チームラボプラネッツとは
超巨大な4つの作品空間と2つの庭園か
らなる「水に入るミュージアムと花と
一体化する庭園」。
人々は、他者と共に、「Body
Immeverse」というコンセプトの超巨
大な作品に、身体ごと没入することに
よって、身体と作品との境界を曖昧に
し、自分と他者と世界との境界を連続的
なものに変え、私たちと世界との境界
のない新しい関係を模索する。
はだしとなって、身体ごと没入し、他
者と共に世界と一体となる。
--
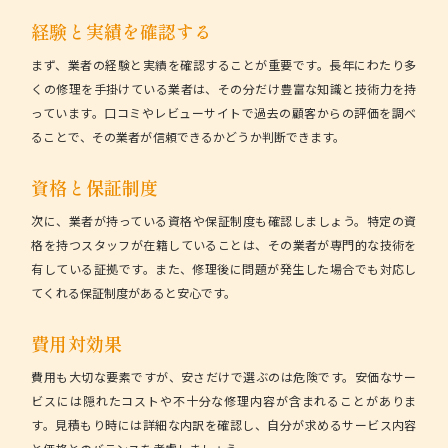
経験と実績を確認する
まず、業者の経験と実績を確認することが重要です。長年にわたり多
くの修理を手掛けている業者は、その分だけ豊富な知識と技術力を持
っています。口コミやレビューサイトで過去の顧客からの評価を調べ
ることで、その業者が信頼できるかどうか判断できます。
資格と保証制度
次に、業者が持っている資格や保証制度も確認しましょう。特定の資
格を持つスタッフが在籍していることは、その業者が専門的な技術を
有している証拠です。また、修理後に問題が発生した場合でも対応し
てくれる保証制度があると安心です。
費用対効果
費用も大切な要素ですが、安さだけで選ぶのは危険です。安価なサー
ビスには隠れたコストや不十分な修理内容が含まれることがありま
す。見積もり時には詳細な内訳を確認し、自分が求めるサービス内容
...
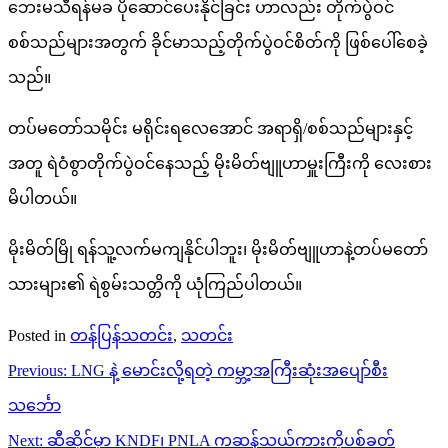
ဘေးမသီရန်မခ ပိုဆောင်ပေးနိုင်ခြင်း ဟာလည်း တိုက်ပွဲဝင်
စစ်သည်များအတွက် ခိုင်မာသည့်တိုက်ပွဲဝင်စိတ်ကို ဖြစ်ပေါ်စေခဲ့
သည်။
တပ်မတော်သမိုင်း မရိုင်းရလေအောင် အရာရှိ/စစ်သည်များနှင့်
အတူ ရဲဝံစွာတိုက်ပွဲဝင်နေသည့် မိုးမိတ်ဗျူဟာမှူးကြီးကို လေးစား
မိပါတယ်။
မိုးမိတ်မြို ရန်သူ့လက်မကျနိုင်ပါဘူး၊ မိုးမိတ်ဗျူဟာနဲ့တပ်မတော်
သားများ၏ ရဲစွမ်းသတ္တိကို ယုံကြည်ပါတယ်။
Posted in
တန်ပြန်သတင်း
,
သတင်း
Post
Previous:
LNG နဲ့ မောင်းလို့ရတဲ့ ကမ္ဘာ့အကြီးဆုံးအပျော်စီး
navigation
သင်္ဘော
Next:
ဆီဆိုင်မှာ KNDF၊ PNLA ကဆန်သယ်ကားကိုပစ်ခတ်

# Exercise goal
In the listing above, find the line with "らなる「水に入るミュージアムと花と" and the line with "者と共に世界と一体となる。"; output exactly those lines and all lines between them.

# Exercise output
らなる「水に入るミュージアムと花と
一体化する庭園」。
人々は、他者と共に、「Body
Immeverse」というコンセプトの超巨
大な作品に、身体ごと没入することに
よって、身体と作品との境界を曖昧に
し、自分と他者と世界との境界を連続的
なものに変え、私たちと世界との境界
のない新しい関係を模索する。
はだしとなって、身体ごと没入し、他
者と共に世界と一体となる。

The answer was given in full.